On top of that is a cat brain.  This manages animal survival.   Most of its functions involve the 4 Fs – fighting, feeding, fleeing  and ... reproduction.   Its  amygdala signals the emotions of the Fs  rage, pleasure, fear and their memories.  The amygdala  attaches to the hippocampus which converts short term memories to long term.  This is why you remember things that are emotionally charged.   These structures surround an egg shaped thalamus which is a control tower for the senses. 

When you first walk into a room your reptile brain notes your position. Then your cat brain scans the room.   You notice if there is anything you can eat.  ?  Is there anything that will eat you?   Is there anything you can mate with.  Is there anything that will mate with you .  Is there anything you have seen before. 

Finally covering this like a baby blanket is the neocortex.  Although it appears uniform , each region of this is specialized with regions for speech, vision,  memory etc.  The part behind the forhead, prefrontal cortex, handles the uniquely human “executive functions” problem solving, maintaining attention, and inhibiting emotions (leashing the cat).  Since the birth canal can only be so big, babies are born with an undeveloped brain.  Thus babies are learning machines making adults teachers.   


Which leads to Brain Plasticity 


Medina Baby Brain Rules Lecture at Google

The brain is a plastic machine.  The brain  establishes control of its development. 

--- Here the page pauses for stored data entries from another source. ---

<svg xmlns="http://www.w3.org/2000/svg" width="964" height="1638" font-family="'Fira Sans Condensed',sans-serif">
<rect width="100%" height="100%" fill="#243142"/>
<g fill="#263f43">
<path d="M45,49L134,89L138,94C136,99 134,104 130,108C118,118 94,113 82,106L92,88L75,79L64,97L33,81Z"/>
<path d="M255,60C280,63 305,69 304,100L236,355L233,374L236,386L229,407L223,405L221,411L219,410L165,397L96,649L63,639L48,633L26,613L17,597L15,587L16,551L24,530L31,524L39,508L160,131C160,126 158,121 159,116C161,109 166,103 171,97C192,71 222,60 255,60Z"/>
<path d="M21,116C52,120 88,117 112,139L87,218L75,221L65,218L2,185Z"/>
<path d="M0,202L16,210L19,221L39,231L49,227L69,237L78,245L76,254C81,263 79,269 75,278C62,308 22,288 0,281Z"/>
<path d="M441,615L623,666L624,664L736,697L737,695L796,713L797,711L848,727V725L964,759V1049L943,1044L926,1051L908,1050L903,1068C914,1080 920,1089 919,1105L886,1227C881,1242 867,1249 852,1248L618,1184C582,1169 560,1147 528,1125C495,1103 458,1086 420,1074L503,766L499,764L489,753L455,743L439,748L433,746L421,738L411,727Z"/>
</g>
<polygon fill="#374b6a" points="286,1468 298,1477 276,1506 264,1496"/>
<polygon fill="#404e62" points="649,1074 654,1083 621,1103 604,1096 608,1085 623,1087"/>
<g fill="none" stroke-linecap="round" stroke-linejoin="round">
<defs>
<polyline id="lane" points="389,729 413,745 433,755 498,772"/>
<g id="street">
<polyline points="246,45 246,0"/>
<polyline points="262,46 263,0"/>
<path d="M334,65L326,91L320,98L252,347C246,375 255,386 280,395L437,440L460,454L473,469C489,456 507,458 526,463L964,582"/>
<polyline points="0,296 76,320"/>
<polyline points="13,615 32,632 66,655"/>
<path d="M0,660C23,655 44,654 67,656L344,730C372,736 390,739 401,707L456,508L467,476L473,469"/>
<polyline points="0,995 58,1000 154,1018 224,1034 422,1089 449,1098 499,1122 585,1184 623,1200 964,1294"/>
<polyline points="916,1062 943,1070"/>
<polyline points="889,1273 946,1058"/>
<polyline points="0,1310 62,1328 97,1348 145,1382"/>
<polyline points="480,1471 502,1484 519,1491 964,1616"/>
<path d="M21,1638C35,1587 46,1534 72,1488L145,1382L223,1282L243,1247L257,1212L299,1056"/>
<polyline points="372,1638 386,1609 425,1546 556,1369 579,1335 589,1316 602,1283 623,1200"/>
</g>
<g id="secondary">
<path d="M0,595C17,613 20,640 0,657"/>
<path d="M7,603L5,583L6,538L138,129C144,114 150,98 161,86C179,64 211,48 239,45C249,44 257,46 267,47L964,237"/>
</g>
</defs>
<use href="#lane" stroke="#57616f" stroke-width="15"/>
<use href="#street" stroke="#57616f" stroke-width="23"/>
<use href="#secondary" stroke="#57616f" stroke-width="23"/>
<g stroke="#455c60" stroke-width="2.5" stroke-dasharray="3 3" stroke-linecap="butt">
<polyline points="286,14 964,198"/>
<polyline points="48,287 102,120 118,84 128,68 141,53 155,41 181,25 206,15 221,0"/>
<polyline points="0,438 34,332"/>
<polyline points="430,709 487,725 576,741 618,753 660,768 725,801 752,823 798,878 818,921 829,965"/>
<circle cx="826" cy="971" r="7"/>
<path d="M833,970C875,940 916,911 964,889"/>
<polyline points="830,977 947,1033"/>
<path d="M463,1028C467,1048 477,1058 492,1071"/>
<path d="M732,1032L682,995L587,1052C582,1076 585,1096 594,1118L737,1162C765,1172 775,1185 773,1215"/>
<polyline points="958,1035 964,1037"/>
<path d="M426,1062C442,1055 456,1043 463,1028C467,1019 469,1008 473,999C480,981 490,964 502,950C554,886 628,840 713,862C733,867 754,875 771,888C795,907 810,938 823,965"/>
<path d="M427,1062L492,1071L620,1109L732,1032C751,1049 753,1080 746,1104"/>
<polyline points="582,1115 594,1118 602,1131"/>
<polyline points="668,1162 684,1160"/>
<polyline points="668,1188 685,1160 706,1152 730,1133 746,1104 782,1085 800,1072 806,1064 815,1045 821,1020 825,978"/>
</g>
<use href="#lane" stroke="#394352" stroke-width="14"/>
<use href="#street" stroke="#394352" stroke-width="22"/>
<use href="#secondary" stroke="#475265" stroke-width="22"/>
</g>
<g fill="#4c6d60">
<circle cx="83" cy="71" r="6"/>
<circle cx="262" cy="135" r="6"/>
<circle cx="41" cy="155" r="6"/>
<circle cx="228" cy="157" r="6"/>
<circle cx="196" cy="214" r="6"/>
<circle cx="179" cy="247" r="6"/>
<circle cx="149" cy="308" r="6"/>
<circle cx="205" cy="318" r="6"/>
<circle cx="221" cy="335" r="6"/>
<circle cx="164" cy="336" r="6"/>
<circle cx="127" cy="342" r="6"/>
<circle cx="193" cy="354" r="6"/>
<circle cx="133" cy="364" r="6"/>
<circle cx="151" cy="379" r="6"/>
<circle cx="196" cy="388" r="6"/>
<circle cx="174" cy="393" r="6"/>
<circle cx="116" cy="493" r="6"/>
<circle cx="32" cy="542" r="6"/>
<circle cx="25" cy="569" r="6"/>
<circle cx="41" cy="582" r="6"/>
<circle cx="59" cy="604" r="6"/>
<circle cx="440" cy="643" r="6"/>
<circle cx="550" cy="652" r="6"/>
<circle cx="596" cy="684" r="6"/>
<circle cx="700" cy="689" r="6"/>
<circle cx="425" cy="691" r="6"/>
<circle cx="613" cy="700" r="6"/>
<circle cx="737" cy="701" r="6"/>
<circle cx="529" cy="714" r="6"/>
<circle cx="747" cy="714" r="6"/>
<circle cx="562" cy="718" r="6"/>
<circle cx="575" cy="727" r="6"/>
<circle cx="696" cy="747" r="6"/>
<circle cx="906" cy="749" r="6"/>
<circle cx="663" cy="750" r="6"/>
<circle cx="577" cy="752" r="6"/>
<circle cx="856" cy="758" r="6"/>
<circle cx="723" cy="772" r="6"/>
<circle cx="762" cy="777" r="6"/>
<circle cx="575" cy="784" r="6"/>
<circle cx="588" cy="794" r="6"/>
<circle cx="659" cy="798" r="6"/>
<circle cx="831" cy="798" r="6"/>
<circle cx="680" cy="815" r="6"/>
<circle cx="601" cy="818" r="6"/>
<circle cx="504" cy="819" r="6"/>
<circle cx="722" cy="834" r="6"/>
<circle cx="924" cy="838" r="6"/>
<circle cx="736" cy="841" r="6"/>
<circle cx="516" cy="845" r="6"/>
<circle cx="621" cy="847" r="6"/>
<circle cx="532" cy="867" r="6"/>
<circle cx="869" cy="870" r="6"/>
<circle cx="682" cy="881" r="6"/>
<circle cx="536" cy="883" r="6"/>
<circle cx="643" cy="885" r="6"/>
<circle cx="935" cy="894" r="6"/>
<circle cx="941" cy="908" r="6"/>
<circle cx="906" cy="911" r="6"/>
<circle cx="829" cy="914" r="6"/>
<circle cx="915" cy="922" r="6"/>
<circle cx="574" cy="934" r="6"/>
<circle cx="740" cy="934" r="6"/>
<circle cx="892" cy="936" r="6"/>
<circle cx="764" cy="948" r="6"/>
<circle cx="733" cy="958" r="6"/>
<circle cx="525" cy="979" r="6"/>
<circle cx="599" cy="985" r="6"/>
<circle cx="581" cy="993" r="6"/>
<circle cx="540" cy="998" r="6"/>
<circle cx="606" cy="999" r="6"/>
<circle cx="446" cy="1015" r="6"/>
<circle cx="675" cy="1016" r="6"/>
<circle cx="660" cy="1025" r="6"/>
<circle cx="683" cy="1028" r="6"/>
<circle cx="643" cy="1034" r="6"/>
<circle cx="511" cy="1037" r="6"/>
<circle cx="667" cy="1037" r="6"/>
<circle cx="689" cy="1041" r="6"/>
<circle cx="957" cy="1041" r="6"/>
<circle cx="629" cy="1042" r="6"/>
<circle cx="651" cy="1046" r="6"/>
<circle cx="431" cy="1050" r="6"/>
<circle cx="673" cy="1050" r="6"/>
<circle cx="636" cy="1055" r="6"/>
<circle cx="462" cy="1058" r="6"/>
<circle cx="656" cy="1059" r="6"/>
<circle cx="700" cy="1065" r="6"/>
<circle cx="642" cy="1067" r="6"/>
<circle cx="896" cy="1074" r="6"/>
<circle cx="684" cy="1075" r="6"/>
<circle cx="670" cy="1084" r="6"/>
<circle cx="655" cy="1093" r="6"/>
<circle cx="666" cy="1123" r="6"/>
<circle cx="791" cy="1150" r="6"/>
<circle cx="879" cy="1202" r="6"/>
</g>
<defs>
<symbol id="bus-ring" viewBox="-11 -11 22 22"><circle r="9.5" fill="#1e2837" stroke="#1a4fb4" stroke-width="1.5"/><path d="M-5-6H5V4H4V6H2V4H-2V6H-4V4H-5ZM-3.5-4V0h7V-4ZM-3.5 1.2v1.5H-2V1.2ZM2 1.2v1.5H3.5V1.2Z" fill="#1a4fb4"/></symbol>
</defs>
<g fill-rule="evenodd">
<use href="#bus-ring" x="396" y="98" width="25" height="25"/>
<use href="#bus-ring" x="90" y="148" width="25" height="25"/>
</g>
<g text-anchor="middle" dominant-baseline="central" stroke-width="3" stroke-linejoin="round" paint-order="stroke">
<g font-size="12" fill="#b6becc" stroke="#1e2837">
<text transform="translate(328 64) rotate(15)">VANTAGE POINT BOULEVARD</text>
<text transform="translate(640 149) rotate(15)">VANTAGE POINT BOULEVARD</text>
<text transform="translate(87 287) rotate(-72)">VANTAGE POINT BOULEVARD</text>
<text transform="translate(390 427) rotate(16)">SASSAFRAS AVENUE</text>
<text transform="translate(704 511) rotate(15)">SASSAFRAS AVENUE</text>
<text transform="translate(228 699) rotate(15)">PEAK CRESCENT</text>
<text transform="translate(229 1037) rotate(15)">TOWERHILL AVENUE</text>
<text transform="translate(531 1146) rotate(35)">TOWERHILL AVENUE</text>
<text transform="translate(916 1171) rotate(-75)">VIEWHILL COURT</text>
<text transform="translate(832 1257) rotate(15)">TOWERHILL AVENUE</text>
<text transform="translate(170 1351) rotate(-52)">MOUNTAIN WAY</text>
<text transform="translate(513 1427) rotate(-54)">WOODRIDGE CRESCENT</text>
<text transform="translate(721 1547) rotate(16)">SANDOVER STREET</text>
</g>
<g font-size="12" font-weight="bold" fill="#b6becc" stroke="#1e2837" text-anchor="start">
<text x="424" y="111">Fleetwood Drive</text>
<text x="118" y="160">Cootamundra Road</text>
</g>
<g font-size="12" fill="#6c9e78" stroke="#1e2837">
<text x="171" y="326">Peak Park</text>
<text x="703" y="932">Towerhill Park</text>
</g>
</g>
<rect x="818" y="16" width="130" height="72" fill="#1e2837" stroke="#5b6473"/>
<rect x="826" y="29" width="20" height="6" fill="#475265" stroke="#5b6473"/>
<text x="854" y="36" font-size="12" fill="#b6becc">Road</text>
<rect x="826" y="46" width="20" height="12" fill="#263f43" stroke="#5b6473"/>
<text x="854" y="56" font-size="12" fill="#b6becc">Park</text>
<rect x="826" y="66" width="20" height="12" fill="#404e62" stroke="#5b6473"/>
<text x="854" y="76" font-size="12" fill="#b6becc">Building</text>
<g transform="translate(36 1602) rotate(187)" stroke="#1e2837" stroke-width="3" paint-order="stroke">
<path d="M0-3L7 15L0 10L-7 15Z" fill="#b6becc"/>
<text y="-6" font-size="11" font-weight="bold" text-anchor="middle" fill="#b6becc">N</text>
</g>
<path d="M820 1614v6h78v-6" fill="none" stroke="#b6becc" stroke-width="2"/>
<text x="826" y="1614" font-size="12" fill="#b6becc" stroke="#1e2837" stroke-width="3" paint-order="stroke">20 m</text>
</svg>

 The first stage consist of  anything goes plasticity.  For example if exposed to specific sounds the brain develops an auditory cortex or a language specific processor.  If exposed to random noise this does not happen.   Through natural competitive plasticity processes the brain organizes itself to learn language.   A the baby gets exposed to 4 million words before it puts meaning to any words at about 9 months.   This is important to developing working memory and selective attention.  In the next stage plasticity only occurs when the brain interprets an outcome as good for it.   As we age learning  gets more gates and the brain selects what it wants to learn.   It evolves to where it can control its self -development. 

Merzenich  then covers the example of a child learning to use a spoon.  The brain specializes by evaluating the success of an attempt.  If the attempt is good the brain says save it and it strengthens the connections that made that attempt.   Over thousands of attempts, it evaluates, judging by success in getting the food.  It creates a model of a good attempt in memory and  evolves a model by practicing its use.  It  then evaluates its success against that model.   The area of the cortex devoted to controlling the hand gets larger and millions of neurons interconnect differently.   That’s how you master abilities and finally develop what is YOU.   All input is associated with all previous plasticity, which is your model of the world; your prediction of what comes next - You.  You compare every input with your prediction.  This happens billions times a year and becomes you.

In a second stage  it acquires it primary skills.  This is done at school and life


Lastly in the third stage  it becomes a user of skills it has mastered which gets us through most of our life.  

 You can screw up a brain with bad genetics, a bad childhood.  However, since the brain  is plastic it can be fixed.